DATASET EXCERPTS>
## BEGIN
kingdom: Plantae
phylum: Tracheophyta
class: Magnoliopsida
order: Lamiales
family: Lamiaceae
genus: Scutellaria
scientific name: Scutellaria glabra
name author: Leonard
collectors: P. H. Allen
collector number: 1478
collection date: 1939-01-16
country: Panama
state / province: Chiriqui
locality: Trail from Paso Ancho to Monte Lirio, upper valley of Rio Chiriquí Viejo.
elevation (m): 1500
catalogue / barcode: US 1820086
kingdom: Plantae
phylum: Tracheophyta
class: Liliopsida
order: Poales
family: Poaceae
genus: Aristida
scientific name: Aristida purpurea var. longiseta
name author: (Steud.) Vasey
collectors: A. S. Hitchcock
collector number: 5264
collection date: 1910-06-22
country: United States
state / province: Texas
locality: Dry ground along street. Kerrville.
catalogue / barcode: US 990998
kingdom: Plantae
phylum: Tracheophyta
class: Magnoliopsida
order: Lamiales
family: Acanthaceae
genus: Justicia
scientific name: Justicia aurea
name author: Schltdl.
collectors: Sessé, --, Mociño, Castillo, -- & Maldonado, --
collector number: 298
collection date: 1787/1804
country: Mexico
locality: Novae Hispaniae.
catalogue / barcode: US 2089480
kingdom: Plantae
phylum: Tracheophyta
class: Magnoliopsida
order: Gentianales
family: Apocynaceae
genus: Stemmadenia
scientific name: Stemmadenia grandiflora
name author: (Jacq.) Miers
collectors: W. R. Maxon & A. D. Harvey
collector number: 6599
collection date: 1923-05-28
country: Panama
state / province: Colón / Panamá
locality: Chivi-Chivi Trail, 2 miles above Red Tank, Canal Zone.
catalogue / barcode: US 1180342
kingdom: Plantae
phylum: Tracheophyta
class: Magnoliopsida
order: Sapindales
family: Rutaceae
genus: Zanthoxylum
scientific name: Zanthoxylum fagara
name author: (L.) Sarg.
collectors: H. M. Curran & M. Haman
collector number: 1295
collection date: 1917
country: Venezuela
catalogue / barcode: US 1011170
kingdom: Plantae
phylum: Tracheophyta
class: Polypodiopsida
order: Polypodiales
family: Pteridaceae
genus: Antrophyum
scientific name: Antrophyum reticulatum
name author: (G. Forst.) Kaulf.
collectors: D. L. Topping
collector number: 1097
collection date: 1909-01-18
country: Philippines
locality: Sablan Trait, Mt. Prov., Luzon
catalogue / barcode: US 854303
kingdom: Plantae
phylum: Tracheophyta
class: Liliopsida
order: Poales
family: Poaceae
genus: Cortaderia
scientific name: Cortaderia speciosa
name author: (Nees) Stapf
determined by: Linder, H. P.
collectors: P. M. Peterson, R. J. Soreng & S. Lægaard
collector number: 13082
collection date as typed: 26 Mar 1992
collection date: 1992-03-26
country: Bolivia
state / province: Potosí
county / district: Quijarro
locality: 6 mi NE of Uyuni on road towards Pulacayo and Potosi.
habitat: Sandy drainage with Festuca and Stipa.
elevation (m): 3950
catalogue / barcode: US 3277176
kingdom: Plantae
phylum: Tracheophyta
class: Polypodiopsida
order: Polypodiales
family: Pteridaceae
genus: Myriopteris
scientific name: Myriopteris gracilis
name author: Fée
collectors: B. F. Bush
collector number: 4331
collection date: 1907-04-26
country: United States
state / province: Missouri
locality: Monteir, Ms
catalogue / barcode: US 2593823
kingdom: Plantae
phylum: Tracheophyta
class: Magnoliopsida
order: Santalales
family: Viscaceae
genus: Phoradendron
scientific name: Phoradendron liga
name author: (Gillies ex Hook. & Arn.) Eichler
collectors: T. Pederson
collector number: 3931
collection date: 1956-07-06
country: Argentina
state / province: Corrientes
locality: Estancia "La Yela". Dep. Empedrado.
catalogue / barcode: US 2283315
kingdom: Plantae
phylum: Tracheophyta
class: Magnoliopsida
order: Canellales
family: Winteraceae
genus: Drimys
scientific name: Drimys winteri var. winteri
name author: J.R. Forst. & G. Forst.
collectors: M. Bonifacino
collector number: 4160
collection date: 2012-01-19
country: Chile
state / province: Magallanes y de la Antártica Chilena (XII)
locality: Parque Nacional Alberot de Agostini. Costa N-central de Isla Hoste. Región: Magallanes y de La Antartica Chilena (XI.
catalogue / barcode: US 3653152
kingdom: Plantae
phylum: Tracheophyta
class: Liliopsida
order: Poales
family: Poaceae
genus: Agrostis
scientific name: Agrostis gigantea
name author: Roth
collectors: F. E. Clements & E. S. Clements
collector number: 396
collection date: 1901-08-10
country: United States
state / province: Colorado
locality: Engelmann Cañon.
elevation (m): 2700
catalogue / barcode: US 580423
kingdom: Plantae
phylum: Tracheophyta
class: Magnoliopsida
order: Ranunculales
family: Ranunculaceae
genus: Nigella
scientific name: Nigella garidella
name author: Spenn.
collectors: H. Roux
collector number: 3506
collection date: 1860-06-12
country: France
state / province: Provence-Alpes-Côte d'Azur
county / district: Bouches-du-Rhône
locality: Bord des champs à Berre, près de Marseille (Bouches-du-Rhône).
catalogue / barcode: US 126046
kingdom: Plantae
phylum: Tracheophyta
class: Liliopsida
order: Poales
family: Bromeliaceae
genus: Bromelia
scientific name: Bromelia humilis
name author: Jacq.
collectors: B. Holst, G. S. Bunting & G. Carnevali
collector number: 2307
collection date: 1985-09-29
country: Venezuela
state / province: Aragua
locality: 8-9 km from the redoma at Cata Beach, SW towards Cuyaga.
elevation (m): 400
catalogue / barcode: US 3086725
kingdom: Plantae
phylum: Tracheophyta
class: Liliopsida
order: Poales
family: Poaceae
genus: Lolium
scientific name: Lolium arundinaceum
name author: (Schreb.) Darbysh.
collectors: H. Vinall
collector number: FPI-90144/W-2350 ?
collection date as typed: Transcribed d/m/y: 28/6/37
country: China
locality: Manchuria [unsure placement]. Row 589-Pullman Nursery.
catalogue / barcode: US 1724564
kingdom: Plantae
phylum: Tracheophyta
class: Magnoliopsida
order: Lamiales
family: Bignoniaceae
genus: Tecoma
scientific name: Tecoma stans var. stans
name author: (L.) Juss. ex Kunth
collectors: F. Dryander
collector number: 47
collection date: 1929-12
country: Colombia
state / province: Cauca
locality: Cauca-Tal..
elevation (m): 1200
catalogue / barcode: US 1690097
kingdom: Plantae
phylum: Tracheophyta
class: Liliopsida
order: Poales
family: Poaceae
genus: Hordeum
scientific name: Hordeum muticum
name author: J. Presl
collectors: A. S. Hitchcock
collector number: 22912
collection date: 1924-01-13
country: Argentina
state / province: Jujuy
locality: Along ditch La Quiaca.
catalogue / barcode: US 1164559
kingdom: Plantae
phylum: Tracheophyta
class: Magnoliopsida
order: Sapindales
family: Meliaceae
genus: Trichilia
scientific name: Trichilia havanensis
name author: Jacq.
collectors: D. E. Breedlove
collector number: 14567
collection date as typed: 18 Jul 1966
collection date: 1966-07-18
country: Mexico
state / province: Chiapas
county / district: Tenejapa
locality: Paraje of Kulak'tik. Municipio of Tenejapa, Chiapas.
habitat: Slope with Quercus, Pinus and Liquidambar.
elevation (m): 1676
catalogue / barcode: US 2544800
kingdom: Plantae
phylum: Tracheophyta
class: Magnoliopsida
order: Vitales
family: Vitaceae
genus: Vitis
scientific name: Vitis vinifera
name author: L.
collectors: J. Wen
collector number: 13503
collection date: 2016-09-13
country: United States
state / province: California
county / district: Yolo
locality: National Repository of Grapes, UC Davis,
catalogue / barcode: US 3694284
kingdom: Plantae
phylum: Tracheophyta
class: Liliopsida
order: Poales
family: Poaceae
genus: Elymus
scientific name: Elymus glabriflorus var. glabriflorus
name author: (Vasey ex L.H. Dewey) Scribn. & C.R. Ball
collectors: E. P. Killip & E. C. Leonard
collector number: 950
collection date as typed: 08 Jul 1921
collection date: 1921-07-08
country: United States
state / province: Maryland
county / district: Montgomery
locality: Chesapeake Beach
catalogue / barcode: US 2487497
## END
WHAT YOU NEED TO DO> Repeat the lines between the line holding "collector number: 2307" and the line holding "collection date: 1966-07-18", inclusive, changing "collectors" to "collected by" and leaving everything else as it is.

EXERCISE RESPONSE>
collector number: 2307
collection date: 1985-09-29
country: Venezuela
state / province: Aragua
locality: 8-9 km from the redoma at Cata Beach, SW towards Cuyaga.
elevation (m): 400
catalogue / barcode: US 3086725
kingdom: Plantae
phylum: Tracheophyta
class: Liliopsida
order: Poales
family: Poaceae
genus: Lolium
scientific name: Lolium arundinaceum
name author: (Schreb.) Darbysh.
collected by: H. Vinall
collector number: FPI-90144/W-2350 ?
collection date as typed: Transcribed d/m/y: 28/6/37
country: China
locality: Manchuria [unsure placement]. Row 589-Pullman Nursery.
catalogue / barcode: US 1724564
kingdom: Plantae
phylum: Tracheophyta
class: Magnoliopsida
order: Lamiales
family: Bignoniaceae
genus: Tecoma
scientific name: Tecoma stans var. stans
name author: (L.) Juss. ex Kunth
collected by: F. Dryander
collector number: 47
collection date: 1929-12
country: Colombia
state / province: Cauca
locality: Cauca-Tal..
elevation (m): 1200
catalogue / barcode: US 1690097
kingdom: Plantae
phylum: Tracheophyta
class: Liliopsida
order: Poales
family: Poaceae
genus: Hordeum
scientific name: Hordeum muticum
name author: J. Presl
collected by: A. S. Hitchcock
collector number: 22912
collection date: 1924-01-13
country: Argentina
state / province: Jujuy
locality: Along ditch La Quiaca.
catalogue / barcode: US 1164559
kingdom: Plantae
phylum: Tracheophyta
class: Magnoliopsida
order: Sapindales
family: Meliaceae
genus: Trichilia
scientific name: Trichilia havanensis
name author: Jacq.
collected by: D. E. Breedlove
collector number: 14567
collection date as typed: 18 Jul 1966
collection date: 1966-07-18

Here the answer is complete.